Dans ces conjonctures critiques, Charles prit les seuls mesures qui, à défaut de sa présence; en Espagne, pouvaient y amener le rétablissement de son autorité : il nomma le connétable et l’amirante de Castille gouverneurs de ce royaume conjointement avec Adrien; il écrivit aux villes des lettres conçues en termes affectueux; il fit grâce du service voté par les cortès à celles qui étaient restées sous son obéissance ou qui y rentreraient; il consentit que les revenus royaux connus sous le nom d’alcávalas se perçussent comme du temps des rois catholiques, renonçant ainsi à l’augmentation qu’ils avaient subie depuis; il déclara enfin que dorénavant il ne serait plus donné de charges, d’offices ni de bénéfices à des étrangers. Il avait convoqué les états généraux des Pays-Bas à Anvers; il les réunit le 28 septembre, les remercia des aides qu’ils lui avaient accordées, leur annonça qu’il avait de nouveau confié la régence du pays à l’archiduchesse sa tante, et leur dit adieu. Le 22 octobre 1520 il fit son entrée à Aix-la-Chapelle, qui ne dura pas moins de cinq heures, tant était nombreux le cortége qui l’accompagnait. Le jour suivant, les électeurs vinrent le prendre à son palais et le conduisirent à l’église de Notre-Dame, où il fut sacré et couronné, avec les cérémonies d’usage, par l’archevêque de Cologne, assisté des archevêques de Mayence et de Trèves. Le même jour il prêta, à la maison de ville, les serments accoutumés.
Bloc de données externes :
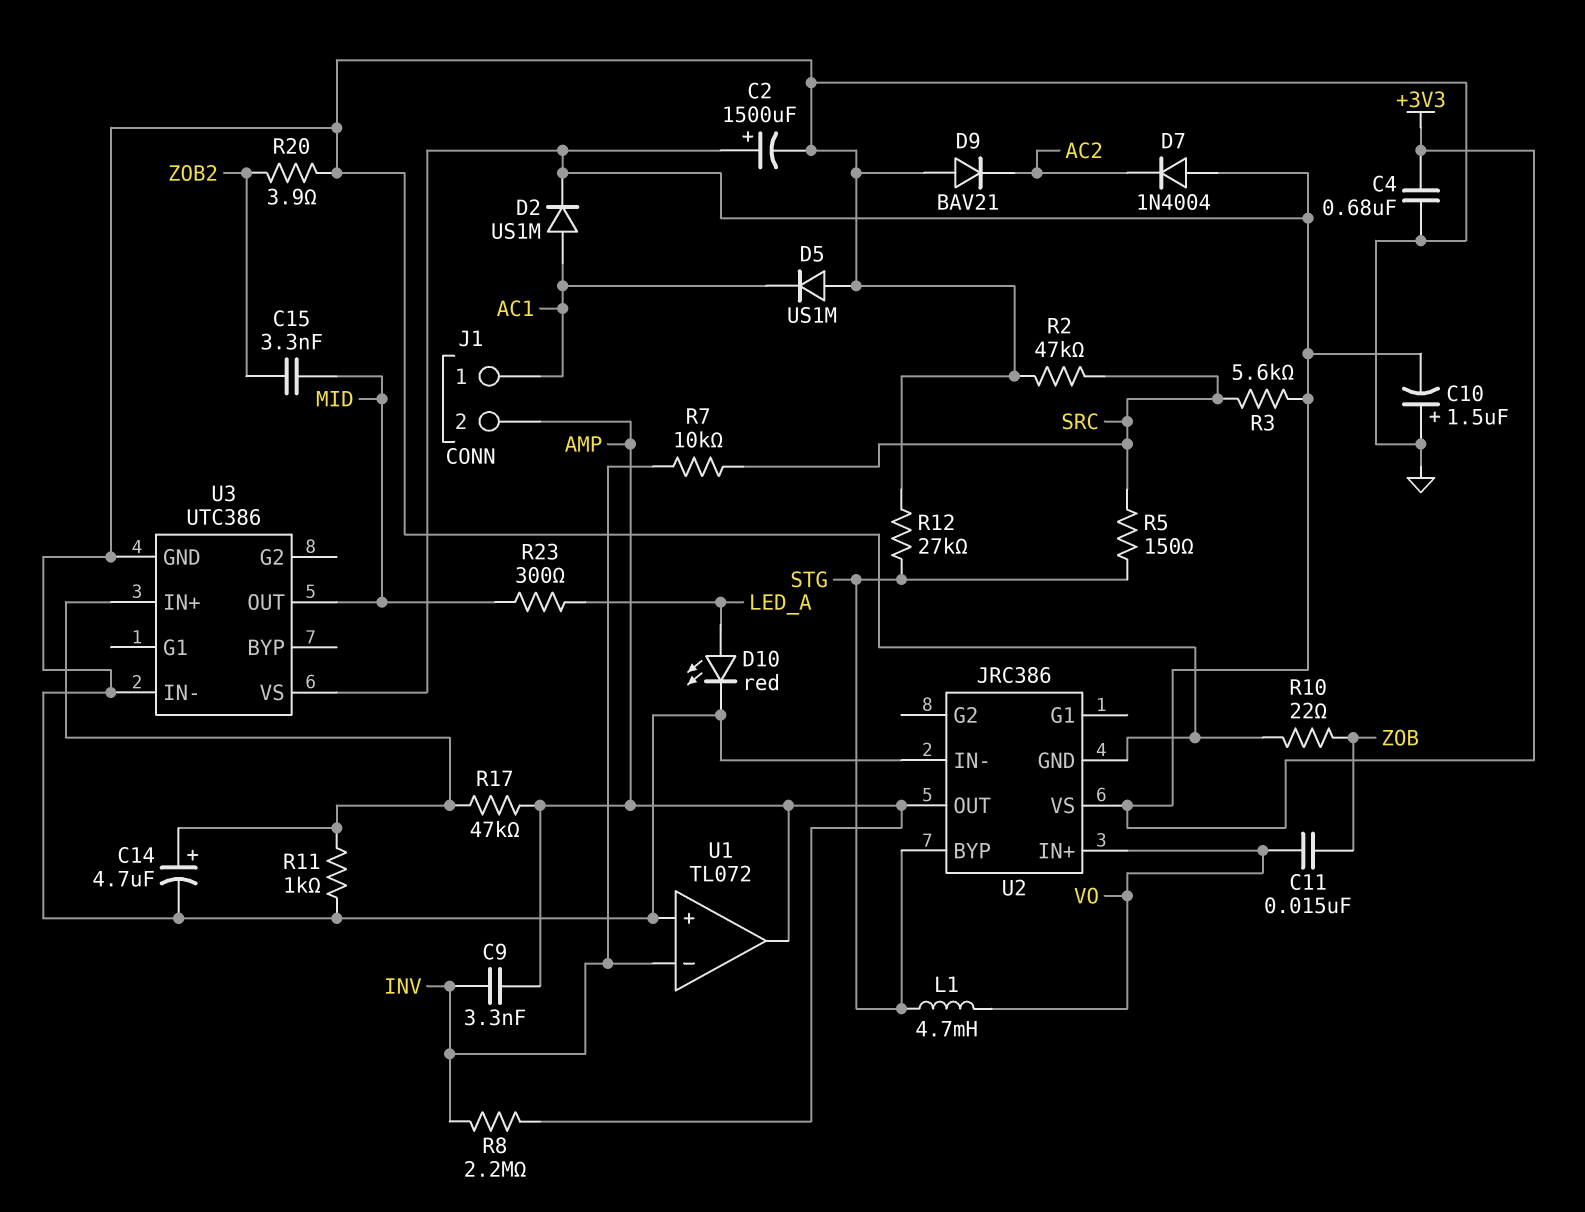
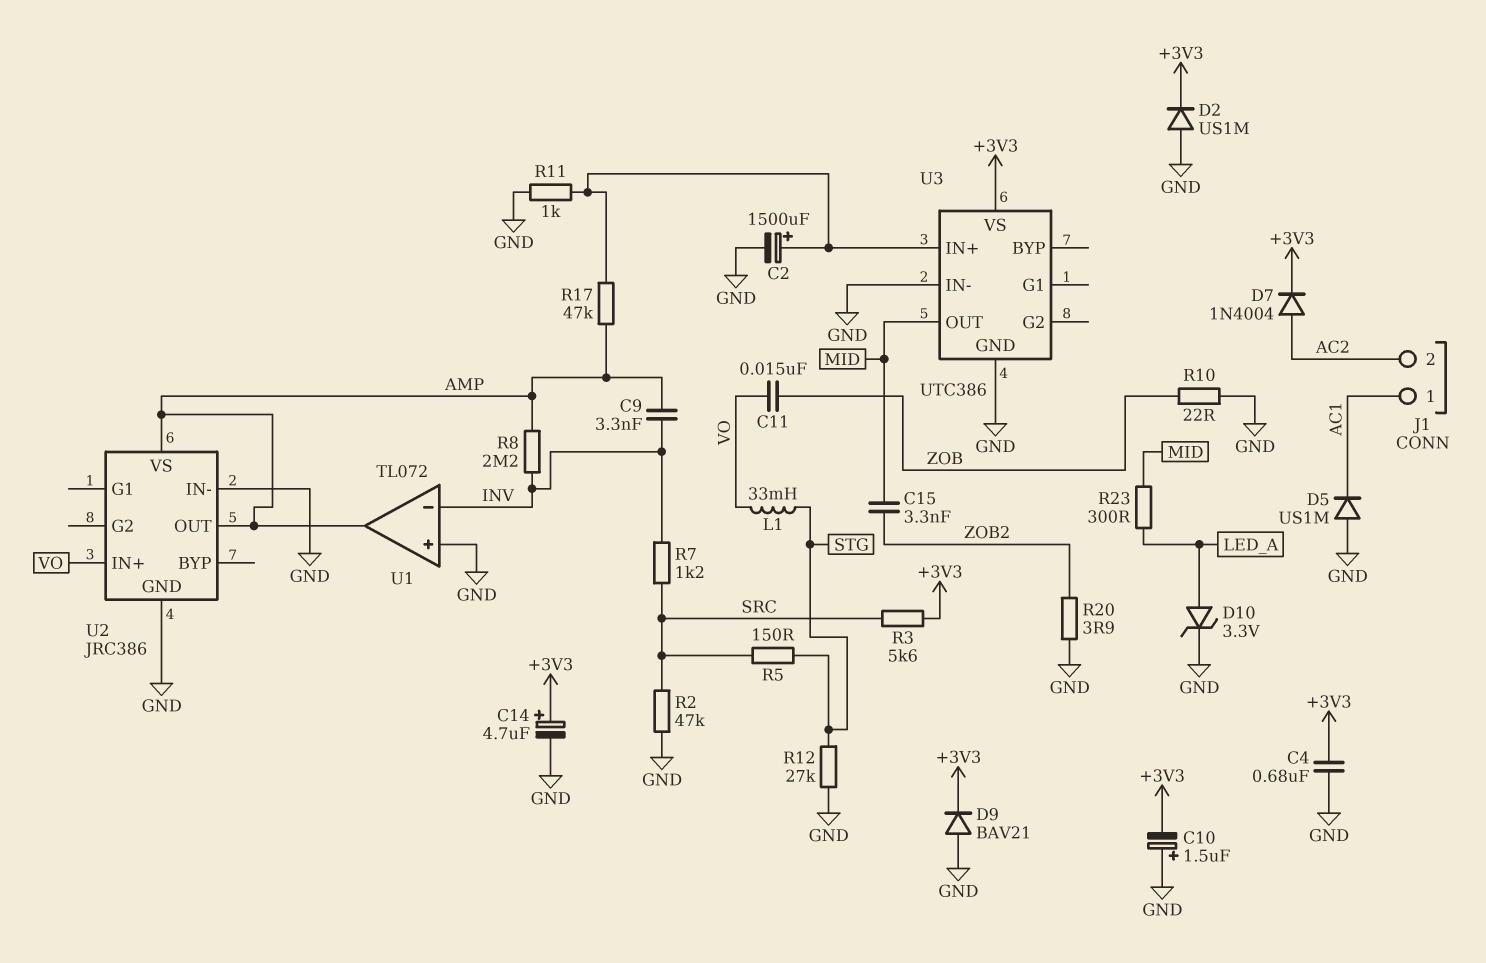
C2: 1500uF (plus +3V3, minus GND) -> 1500uF (plus U3/IN+, minus GND)
C14: 4.7uF (plus U3/IN+, minus GND) -> 4.7uF (plus +3V3, minus GND)
D2: diode US1M (A AC1, K +3V3) -> diode US1M (A GND, K +3V3)
D7: diode 1N4004 (A +3V3, K AC2) -> diode 1N4004 (A AC2, K +3V3)
D9: diode BAV21 (A GND, K AC2) -> diode BAV21 (A GND, K +3V3)
D10: LED red (A LED_A, K GND) -> zener 3.3V (A LED_A, K GND)
J1 pin 2: AMP -> AC2
L1: 4.7mH (STG, VO) -> 33mH (STG, VO)
R7: 10k (INV, SRC) -> 1.2k (INV, SRC)
U2 pin BYP: STG -> none
U2 pin VS: +3V3 -> AMP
A partir de ce moment, il remplaça, par les titres d’élu empereur des Romains, toujours auguste, roi de Germanie, ceux d’élu roi des Romains, futur empereur, qu’il avait pris jusque là.

  1. C’était ainsi que les chefs du mouvement appelaient la confédération des villes : d’où le nom de comuneros donné à ceux qui suivirent leur parti.